▶ REQUEST: Update the lines from the one containing "À titre personnel, tout va bien" through the one containing "jamais les Européens", inclusive, so that "rebond" becomes "redressement" and nothing else changes. Give back only those lines.

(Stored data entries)
********
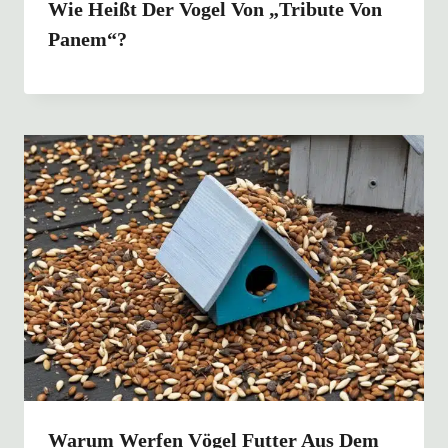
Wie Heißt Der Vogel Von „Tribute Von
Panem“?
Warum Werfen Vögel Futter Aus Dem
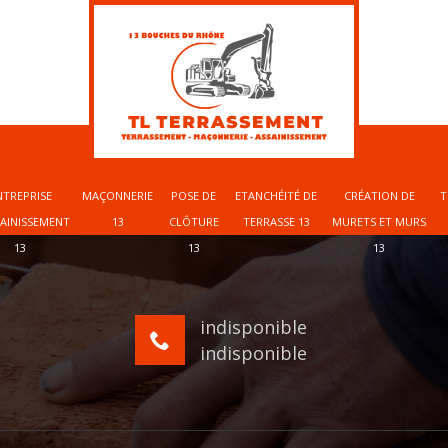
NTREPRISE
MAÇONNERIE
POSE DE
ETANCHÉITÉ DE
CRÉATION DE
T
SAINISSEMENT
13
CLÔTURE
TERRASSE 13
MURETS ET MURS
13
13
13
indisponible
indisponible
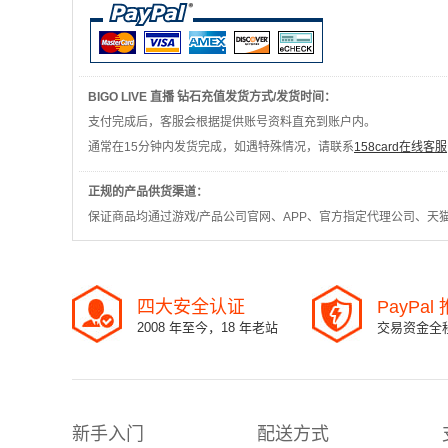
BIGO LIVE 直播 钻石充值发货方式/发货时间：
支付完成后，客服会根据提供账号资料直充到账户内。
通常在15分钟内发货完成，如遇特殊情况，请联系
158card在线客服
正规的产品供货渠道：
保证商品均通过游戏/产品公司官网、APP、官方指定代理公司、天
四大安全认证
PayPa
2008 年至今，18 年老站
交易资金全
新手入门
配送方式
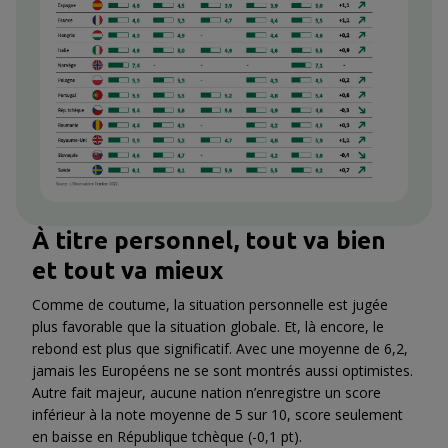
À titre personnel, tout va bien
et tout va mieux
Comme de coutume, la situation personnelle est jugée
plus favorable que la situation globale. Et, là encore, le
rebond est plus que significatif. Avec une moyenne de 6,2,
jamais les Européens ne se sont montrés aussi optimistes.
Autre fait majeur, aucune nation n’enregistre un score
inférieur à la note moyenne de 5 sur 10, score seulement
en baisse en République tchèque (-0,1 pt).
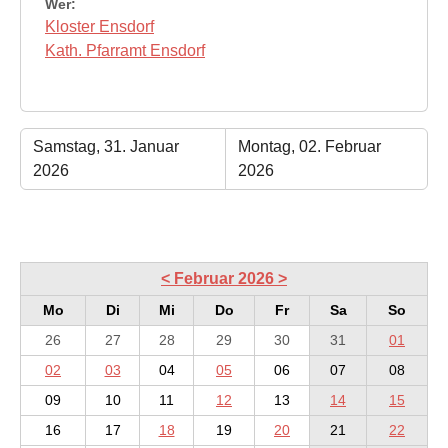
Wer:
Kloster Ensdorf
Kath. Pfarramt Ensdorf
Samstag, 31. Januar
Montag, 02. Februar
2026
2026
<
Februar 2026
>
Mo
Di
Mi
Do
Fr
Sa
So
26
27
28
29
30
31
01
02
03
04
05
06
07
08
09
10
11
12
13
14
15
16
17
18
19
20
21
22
********
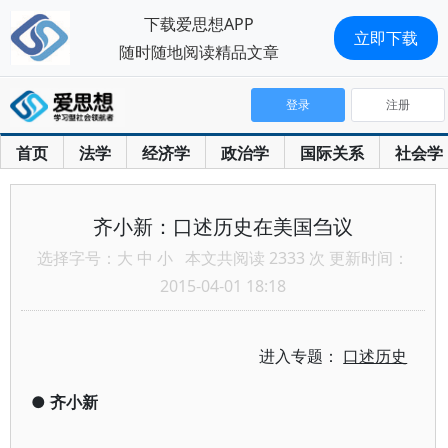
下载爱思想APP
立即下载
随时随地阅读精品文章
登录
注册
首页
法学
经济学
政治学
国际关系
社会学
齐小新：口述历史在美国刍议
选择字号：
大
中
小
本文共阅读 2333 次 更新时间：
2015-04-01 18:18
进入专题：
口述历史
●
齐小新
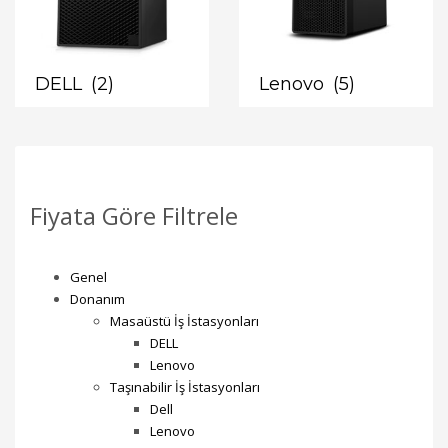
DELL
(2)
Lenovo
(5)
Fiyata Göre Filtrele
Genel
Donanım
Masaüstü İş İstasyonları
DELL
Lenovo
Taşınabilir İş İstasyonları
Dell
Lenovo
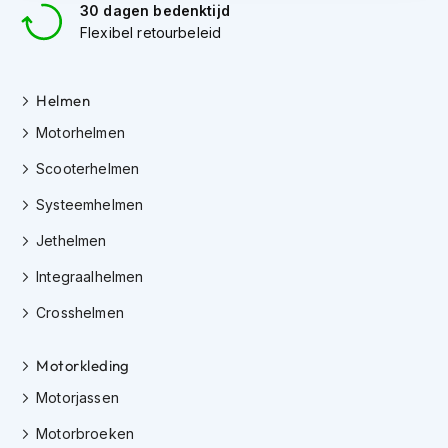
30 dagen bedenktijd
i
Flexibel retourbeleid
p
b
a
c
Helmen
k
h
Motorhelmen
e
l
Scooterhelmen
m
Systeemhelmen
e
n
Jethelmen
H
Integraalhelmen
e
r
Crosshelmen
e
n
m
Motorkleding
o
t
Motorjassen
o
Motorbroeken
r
********
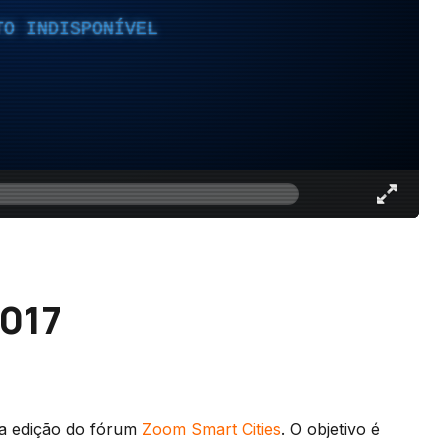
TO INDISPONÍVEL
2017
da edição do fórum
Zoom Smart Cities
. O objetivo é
********
▶ ANSWER SPACE:
À titre personnel, tout va bien
et tout va mieux
Comme de coutume, la situation personnelle est jugée
plus favorable que la situation globale. Et, là encore, le
redressement est plus que significatif. Avec une moyenne de 6,2,
jamais les Européens ne se sont montrés aussi optimistes.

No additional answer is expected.